**Supplied passage:**
========================================================================
This made me think back to when I was first experimenting with stills photography, and getting a feel for the boundaries set by the longest shutter speed I could hand-hold, the widest aperture I had available and the highest ISO setting I found acceptable. Once I was familiar with these, one of the first purchases I made was a faster lens (that’s right: a 50mm F1.8) to get more light to extend these capabilities.
With video and the further restriction over the fastest shutter speed I’m willing to use, it’s a decent ND filter I need to buy, to reduce the light level to fit your boundaries.
A neutral density (ND) filter allows you to use use wide apertures and the relatively slow shutter speeds that a lot of videographers favor. An adjustable ND filter provides even more flexibility. |
A return to JPEGs
Added to these exposure limitations has been another throw-back to my first days as a photographer: having to revert to an 8-bit, compressed shooting format. Having spent some time learning the distinctions between video file formats, the main lesson has been that none of the ones I'm likely to encounter are anything like Raw.
Once you've been spoiled by the seemingly endless dynamic range that can fit in a 14-bit Raw file and the ability to set and adjust the white balance at the ending stage, it's a shock to go back to having to get exposure and white balance perfect when you shoot.
Flat tone curves and Log profiles provide a means of squeezing a bit more useable DR into those 8-bit files, but this can make it even harder to judge correct exposure. I'd highly recommend shooting some test footage and trying to grade it back into something useful, before committing yourself to the flattest tone curve you can find.
Now focus
With modern cameras it's easy to take autofocus for granted, even as someone who started shooting with a manual focus camera. Focus in video presents two challenges to the idea of pressing the shutter and expecting all to be well.
The first problem is one of time: the fast focus you need for stills would look starling if it occurred in the middle of a video clip. The other challenge is that most autofocus in video is terrible: contrast detection is inherently based on hunting and there are currently few decisive phase-detection systems that have a sensible way to specify or change focus position.
========================================================================
**Data listing:**
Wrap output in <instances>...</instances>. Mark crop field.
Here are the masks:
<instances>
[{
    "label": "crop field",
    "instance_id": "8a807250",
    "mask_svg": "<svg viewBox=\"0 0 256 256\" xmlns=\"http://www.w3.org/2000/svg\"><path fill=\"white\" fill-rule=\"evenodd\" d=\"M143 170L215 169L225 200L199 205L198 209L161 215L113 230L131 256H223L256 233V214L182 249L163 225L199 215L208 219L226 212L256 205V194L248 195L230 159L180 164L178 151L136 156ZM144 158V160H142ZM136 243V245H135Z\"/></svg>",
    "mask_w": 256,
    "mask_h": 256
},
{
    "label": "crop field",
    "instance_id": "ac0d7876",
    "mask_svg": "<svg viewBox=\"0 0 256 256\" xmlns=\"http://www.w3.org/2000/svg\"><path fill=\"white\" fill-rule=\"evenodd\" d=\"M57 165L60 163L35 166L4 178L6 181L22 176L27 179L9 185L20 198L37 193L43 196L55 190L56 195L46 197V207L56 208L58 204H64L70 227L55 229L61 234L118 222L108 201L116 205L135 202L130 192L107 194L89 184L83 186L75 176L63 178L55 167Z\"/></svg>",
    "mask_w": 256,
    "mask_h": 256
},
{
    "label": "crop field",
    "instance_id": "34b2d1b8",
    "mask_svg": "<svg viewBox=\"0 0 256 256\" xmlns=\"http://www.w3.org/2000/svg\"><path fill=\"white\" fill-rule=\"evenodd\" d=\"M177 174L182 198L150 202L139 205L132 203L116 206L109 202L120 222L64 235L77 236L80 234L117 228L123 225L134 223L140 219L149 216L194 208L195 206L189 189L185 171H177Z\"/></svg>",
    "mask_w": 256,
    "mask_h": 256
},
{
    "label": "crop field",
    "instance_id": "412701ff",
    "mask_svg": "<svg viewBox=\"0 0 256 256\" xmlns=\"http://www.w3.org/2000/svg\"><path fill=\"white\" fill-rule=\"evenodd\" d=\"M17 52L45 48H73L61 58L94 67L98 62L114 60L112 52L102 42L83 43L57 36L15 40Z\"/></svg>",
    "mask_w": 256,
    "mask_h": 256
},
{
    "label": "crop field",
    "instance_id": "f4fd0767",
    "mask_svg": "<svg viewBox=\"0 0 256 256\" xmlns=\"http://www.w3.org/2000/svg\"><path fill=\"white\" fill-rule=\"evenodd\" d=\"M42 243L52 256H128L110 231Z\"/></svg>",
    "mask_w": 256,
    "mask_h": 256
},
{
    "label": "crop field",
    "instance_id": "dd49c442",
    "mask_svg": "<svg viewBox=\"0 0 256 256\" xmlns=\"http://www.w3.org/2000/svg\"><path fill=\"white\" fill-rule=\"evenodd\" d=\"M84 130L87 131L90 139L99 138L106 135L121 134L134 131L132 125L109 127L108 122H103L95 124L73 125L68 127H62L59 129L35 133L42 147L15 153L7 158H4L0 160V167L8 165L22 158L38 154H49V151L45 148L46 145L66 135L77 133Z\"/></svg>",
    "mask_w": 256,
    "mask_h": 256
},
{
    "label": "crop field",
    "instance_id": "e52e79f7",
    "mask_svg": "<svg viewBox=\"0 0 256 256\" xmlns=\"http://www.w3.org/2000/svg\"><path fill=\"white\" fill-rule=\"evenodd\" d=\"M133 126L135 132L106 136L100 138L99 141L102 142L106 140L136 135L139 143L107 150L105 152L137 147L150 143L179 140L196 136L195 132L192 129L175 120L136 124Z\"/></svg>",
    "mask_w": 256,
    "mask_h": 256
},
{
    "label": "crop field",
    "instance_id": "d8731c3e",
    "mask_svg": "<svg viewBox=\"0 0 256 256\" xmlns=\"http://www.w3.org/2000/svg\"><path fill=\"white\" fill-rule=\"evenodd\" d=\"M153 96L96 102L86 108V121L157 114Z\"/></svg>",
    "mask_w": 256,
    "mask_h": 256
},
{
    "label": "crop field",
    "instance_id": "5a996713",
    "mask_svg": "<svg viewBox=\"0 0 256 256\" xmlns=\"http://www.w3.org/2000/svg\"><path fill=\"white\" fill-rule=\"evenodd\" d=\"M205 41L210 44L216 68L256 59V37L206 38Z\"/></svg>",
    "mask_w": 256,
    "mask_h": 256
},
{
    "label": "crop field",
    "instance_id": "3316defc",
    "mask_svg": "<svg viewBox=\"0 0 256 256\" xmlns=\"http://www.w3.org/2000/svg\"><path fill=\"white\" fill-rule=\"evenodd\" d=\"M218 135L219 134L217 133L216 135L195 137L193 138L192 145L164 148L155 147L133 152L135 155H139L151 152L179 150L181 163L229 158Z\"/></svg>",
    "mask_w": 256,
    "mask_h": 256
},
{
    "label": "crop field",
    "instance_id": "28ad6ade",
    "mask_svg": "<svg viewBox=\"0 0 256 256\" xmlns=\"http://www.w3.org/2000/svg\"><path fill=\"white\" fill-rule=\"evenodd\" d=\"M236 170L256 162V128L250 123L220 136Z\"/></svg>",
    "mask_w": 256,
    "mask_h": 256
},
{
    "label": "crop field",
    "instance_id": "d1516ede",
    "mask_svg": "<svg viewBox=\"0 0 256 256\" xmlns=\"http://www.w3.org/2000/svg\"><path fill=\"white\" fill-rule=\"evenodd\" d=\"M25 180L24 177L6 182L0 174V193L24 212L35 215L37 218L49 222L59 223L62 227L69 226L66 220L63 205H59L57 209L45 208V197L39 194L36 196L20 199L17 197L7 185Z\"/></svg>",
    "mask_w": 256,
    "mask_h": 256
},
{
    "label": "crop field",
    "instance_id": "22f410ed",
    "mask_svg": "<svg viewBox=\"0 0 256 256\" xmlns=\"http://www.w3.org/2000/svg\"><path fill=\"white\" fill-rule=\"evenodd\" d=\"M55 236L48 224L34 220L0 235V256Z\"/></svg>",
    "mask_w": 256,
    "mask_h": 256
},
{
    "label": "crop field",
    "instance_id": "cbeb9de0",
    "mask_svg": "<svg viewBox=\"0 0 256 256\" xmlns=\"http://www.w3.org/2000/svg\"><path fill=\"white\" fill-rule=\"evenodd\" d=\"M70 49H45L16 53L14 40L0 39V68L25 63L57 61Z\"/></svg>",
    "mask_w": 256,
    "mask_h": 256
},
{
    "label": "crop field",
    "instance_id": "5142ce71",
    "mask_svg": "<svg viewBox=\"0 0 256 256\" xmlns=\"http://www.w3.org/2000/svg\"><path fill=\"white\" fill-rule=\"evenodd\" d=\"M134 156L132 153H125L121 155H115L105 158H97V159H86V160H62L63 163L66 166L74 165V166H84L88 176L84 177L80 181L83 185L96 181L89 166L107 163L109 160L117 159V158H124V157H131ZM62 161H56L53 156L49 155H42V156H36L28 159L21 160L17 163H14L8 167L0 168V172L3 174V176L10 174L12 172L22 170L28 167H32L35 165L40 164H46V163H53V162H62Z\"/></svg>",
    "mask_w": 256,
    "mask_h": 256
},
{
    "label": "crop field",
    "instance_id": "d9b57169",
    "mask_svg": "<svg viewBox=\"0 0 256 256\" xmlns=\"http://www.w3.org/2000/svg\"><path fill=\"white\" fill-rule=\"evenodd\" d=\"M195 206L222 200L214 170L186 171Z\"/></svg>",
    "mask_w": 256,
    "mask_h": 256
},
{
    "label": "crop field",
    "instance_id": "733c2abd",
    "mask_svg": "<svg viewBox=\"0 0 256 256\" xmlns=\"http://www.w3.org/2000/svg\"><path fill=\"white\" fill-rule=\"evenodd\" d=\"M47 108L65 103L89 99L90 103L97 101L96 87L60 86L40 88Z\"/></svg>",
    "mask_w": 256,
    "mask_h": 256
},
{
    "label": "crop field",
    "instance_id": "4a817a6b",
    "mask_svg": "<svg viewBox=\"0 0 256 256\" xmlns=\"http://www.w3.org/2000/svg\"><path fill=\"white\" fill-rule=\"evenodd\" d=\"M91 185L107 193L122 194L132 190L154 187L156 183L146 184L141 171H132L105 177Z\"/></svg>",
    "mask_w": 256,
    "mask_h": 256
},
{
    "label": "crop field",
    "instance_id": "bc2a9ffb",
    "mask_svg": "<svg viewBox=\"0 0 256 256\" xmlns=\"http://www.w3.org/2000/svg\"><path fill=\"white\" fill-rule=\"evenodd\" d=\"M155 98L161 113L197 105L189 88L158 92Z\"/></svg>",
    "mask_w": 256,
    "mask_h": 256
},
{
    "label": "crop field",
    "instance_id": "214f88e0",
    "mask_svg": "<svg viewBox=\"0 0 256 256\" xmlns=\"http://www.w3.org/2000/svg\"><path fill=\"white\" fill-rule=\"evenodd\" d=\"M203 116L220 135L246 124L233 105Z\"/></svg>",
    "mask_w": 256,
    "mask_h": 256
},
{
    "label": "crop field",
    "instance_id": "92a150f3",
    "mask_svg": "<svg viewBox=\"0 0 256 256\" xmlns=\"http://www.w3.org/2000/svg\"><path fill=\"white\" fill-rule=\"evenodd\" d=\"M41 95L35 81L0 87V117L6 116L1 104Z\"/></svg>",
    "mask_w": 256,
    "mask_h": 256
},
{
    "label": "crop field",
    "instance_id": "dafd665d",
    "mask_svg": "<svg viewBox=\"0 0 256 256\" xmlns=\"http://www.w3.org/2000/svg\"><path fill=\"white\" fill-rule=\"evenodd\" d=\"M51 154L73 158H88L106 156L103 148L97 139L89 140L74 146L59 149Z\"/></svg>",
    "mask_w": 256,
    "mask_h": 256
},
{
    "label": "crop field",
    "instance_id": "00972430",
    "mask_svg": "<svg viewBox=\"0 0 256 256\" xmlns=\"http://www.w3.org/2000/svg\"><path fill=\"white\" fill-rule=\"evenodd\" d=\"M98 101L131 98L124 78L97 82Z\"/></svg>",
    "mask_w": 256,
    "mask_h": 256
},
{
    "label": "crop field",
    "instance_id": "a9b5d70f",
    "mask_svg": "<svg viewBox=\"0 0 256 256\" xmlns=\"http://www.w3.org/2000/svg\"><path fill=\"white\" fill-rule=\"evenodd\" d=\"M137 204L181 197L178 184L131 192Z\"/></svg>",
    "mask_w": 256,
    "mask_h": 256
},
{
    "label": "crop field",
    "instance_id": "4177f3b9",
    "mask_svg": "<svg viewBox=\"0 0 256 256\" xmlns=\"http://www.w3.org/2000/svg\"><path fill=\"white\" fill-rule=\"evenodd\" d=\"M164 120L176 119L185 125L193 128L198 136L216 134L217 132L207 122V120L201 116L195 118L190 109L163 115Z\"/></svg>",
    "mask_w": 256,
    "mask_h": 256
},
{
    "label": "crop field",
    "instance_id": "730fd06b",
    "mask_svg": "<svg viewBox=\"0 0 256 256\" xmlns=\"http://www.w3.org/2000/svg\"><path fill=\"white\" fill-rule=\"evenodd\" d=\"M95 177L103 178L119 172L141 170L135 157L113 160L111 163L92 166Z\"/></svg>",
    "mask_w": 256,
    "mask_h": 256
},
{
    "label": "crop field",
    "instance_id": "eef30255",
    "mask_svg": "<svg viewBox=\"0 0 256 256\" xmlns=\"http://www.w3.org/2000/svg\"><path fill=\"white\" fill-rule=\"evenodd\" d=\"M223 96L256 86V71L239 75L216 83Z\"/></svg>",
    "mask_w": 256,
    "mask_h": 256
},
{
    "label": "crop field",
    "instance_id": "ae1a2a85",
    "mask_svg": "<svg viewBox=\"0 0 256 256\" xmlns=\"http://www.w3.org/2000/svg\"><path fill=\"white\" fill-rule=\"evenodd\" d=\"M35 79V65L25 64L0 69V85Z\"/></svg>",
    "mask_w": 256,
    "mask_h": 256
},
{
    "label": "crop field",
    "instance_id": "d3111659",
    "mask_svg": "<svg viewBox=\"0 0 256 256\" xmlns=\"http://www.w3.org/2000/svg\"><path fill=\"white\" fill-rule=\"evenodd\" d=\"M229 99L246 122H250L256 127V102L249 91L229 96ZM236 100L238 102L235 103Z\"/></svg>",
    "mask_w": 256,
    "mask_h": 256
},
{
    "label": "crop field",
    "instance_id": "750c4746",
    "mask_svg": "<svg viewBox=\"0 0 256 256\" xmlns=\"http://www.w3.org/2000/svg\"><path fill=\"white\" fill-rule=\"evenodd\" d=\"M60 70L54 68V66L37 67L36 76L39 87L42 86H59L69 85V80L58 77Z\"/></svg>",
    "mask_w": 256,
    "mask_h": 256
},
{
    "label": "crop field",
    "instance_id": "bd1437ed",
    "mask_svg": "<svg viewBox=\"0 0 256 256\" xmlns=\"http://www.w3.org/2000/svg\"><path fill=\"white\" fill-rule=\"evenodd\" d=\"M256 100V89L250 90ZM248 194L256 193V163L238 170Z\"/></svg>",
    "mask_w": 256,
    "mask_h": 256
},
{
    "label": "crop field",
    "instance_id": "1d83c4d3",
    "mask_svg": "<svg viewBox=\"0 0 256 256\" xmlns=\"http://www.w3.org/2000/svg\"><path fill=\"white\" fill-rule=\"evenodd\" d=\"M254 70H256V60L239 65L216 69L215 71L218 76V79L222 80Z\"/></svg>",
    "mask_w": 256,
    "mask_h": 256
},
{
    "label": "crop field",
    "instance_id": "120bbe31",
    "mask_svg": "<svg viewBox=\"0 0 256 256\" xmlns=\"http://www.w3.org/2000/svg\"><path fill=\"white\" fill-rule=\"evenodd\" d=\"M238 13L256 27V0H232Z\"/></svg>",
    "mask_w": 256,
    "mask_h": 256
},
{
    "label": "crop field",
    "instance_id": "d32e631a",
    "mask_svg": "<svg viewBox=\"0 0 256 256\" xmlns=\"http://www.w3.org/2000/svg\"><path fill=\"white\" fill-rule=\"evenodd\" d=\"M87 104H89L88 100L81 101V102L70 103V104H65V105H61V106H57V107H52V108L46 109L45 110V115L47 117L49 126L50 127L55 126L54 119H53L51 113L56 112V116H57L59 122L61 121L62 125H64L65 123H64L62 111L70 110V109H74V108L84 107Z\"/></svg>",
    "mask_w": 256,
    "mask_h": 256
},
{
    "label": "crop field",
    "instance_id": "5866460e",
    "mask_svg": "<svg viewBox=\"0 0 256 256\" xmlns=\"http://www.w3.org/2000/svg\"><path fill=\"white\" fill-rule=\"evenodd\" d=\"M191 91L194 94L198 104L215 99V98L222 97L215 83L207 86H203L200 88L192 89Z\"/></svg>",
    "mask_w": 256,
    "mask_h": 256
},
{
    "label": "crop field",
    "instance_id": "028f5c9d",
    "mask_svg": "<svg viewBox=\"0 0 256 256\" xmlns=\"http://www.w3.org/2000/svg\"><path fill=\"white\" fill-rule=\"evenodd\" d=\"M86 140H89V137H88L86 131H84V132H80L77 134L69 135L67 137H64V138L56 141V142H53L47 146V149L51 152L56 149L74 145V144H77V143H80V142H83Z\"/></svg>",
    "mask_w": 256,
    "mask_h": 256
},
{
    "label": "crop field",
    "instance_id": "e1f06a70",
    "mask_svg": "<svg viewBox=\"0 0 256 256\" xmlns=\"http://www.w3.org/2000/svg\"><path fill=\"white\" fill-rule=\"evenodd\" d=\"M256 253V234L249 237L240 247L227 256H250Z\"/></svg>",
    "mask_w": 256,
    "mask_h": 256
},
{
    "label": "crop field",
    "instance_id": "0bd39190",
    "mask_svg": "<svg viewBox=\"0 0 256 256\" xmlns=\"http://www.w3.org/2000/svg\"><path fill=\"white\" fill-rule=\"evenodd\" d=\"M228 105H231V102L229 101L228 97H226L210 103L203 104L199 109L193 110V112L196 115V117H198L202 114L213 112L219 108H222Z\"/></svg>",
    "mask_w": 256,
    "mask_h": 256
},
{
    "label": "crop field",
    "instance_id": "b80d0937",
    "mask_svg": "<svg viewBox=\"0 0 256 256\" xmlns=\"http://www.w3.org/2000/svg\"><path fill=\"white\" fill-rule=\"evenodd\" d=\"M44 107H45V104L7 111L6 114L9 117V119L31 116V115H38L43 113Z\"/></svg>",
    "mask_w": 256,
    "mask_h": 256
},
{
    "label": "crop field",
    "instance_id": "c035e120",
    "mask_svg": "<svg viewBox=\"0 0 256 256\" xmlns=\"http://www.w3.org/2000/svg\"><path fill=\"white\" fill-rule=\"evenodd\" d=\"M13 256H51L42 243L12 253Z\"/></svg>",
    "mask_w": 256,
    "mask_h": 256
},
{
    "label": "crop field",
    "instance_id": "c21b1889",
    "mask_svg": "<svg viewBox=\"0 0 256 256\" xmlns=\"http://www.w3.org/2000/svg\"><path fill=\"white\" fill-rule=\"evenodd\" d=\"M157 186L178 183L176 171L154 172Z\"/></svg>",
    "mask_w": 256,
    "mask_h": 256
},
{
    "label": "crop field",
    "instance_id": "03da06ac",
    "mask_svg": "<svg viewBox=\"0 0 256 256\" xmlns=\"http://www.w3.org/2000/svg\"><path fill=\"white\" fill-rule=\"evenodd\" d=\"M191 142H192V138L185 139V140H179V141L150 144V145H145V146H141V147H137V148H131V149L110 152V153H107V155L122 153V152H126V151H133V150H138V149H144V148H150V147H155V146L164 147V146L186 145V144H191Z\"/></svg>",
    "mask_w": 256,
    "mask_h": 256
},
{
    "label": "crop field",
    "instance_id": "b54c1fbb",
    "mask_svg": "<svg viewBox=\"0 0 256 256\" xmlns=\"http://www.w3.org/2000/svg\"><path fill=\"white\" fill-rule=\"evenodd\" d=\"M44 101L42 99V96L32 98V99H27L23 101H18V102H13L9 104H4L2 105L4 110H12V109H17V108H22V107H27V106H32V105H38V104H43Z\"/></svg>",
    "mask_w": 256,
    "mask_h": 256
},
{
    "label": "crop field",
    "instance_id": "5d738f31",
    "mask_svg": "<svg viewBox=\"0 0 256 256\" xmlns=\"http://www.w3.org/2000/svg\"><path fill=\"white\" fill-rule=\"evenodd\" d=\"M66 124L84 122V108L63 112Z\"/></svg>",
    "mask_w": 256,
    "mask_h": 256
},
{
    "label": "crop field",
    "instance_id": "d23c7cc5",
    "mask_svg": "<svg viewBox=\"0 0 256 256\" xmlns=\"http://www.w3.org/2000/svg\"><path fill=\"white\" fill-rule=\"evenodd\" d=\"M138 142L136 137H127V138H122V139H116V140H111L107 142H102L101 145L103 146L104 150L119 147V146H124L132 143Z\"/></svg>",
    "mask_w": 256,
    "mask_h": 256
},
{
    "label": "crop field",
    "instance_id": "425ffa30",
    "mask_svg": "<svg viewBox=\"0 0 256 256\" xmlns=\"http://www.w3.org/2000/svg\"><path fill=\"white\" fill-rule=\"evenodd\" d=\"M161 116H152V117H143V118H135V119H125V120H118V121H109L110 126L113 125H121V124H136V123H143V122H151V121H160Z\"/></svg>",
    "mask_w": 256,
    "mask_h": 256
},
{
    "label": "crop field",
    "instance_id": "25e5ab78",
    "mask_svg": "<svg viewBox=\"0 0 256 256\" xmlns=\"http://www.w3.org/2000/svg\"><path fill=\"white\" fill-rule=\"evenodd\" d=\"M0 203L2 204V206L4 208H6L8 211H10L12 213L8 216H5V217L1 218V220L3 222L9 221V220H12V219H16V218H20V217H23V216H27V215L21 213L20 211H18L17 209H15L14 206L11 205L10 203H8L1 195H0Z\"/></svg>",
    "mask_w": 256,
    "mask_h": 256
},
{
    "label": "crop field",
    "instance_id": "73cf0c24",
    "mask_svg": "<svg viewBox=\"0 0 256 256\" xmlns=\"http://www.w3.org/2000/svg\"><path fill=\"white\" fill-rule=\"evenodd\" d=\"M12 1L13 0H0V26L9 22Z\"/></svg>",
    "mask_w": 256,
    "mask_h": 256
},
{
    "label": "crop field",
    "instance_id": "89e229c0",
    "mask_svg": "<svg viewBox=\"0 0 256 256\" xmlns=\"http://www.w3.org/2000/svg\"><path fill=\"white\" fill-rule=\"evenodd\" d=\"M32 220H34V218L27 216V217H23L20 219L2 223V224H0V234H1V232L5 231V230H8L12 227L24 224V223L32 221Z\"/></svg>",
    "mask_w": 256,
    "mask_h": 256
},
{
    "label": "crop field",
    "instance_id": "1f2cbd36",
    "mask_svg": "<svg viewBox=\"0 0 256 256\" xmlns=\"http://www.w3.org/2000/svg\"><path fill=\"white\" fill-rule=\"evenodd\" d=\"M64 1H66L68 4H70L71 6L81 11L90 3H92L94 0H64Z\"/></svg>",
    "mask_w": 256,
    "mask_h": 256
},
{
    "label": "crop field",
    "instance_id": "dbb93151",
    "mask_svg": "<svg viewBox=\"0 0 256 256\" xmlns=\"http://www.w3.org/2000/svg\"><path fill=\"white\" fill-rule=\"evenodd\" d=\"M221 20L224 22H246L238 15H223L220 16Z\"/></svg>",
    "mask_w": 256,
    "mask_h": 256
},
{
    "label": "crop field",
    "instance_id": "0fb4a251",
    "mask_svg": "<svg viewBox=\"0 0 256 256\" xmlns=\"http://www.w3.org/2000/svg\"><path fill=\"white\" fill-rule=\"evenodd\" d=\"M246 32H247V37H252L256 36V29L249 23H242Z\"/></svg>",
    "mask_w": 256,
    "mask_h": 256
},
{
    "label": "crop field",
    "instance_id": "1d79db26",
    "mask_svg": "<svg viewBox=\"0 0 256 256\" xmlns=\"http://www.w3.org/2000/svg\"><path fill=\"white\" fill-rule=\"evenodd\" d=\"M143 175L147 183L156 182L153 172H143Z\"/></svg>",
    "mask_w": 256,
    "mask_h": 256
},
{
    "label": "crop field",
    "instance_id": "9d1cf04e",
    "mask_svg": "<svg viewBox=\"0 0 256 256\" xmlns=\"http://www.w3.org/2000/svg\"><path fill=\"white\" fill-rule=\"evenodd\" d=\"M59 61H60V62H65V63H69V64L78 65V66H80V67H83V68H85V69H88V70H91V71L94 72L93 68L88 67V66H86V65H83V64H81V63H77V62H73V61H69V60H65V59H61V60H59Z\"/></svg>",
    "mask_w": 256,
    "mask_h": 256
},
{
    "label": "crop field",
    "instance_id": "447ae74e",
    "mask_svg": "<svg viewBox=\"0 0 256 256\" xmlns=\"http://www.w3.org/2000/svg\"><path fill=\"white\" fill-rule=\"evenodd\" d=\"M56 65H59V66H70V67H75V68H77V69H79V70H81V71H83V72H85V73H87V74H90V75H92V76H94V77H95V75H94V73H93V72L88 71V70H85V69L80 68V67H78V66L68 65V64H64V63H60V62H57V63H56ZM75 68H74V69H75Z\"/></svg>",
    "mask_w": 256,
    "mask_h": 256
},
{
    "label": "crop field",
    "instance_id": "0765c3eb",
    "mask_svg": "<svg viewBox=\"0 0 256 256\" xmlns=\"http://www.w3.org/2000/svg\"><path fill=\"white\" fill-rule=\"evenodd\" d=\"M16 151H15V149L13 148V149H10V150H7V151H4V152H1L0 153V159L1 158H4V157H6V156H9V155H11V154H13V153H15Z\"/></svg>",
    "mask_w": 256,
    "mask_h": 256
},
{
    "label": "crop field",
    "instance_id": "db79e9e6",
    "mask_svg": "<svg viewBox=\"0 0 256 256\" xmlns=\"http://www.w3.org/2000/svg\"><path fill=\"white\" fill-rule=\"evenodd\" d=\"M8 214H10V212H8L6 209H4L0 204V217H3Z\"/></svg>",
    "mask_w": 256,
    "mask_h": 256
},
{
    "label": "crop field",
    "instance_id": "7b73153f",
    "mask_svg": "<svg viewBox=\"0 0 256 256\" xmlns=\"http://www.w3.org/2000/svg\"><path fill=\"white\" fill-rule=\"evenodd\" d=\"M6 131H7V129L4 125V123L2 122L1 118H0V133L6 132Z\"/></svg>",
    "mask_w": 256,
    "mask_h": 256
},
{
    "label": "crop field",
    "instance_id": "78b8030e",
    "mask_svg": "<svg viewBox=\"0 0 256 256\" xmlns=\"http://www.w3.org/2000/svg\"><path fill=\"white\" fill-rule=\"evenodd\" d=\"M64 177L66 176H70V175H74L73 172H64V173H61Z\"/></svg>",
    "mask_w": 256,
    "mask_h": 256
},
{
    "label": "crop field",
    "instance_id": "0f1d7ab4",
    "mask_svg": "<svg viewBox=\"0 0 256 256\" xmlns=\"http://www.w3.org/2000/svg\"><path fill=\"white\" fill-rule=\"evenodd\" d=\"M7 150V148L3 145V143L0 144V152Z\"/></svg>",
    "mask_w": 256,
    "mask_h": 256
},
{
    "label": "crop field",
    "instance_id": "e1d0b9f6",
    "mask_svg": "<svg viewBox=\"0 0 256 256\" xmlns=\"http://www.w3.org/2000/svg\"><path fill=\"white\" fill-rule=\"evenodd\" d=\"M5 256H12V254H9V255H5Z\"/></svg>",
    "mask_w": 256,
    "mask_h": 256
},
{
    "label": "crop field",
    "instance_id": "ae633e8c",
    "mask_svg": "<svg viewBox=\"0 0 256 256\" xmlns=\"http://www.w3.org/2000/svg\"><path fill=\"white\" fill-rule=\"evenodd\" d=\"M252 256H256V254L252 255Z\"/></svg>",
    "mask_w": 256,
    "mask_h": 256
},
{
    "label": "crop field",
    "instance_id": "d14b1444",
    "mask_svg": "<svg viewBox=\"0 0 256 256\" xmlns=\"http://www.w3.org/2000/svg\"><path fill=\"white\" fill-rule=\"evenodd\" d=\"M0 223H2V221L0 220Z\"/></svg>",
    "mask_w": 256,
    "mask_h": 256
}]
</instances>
========================================================================
Reproduce the stretch of the piece on shooting video from "A neutral density" through "anything like Raw.", word for word.

A neutral density (ND) filter allows you to use use wide apertures and the relatively slow shutter speeds that a lot of videographers favor. An adjustable ND filter provides even more flexibility. |
A return to JPEGs
Added to these exposure limitations has been another throw-back to my first days as a photographer: having to revert to an 8-bit, compressed shooting format. Having spent some time learning the distinctions between video file formats, the main lesson has been that none of the ones I'm likely to encounter are anything like Raw.